In fact, in the same judgment, the Division Bench had an occasion to consider an identical contention of enforcement of fundamental right, besides challenging one of the clauses in the prospectus. The earlier Division Bench judgment in W.A. No. 955 of 1997 squarely answers the appellant's claim.

12. However, Mr. G. Subramanian, learned senior counsel, relying upon the judgment of this Bench in W.A. Nos. 1343 to 1352 of 1997 dated 21-1-1998 (The State of Tamil Nadu v. K. Chinnusamy) sought to contend that the latter Division Bench has taken a different view, though not a conflicting view. In W.A. Nos. 1343 to 1352 of 1997, Clause 7 of the prospectus was the subject matter of consideration and we have, on a construction of the said clause, held that Clause 7 is only a permissive provisions and it does not debar the Postgraduate Diploma holder in one discipline from applying to any other discipline for the Post Graduate Degree course. Per contra, in the present case Clause 5 of the prospectus specifically provides that a candidate who had already acquired a higher speciality degree course in any one discipline is ineligible to apply for any course during 1998-99 session. We are not in a position to appreciate the contention raised by the learned senior counsel that we have taken a different view in W.A. Nos 1343 to 1352 of 1997.

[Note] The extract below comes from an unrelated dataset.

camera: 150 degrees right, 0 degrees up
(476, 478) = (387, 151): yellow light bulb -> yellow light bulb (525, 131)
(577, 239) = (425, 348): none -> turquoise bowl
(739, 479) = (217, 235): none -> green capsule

13. The power of the State Government to introduce such restrictions, which are reasonable, or fair or just, had not been challenged. It has also been repeatedly held that the State Government is the authority to stipulate the eligibility criteria as well as the course of admission etc. This position has been well laid down in Chitra Ghosh v. Union of India, .

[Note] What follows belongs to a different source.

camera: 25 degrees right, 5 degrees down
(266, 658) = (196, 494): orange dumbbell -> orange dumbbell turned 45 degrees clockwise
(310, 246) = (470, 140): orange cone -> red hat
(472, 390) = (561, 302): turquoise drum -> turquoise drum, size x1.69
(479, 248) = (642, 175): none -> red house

14. The policy had not been challenged, nor Clause 5 of the Prospectus could be held to be unfair, arbitrary or unjust; nor it could be held that Clause 5 is violative of Article 21 of the Constitution or any other fundamental rights guaranteed by Articles 14 or 16 of the Constitution. A Division Bench of this Court in A. Balasubramaniam v. Secretary to Govt. Education Department , in the light of the pronouncement of the Supreme Court in Unni Krishnan's case (supra) held that the fundamental right to education is guaranteed only up to the age of 14 years and not more than that. In other words, there is no fundamental right to claim higher education. K. A. Swami, C.J. speaking for the Bench held thus "The next question for consideration is whether the prescription of age limit can be held to be violative of Articles 14 and 21 of the Constitution. As long as there is an avenue open to the diploma-holders who arc age barred for the course in question, to pursue their higher studies the question of their fundamental right under Article 21 being affected, does not arise. Moreover, it has been held in Unni Krishnan J.P. v. State of A.P. that the fundamental right to education is guaranteed only up to the age of 14 years and not beyond that; in other words, there is no fundamental right to claim higher education. As far as Article 14 is concerned, it depends upon whether there is a power vested in the Authority to prescribe the age limit. This question is no more res Integra. Division Bench of this Court in Nithiyan P. & P. Prasanna v. State of Tamil Nadu 1994 Writ LR 624 held that age limit can be prescribed for admission to educational courses. This has been approved by a Full Bench of this Court in S. R. Bhupeskhar v. The Secretary, Selection Committee, Sabarmathi Hostel, Kilpauk Medical College, Hostel Campus Madras-10 (W.P. 12517 of 1994 and connected Writ Petitions) decided on 23rd December 1994 : ."

15. We do not find any reason to interfere with the order passed by the Honourable single Judge and the writ appeal is dismissed. No costs. C.M.P. No. 5592 of 1998 is also dismissed.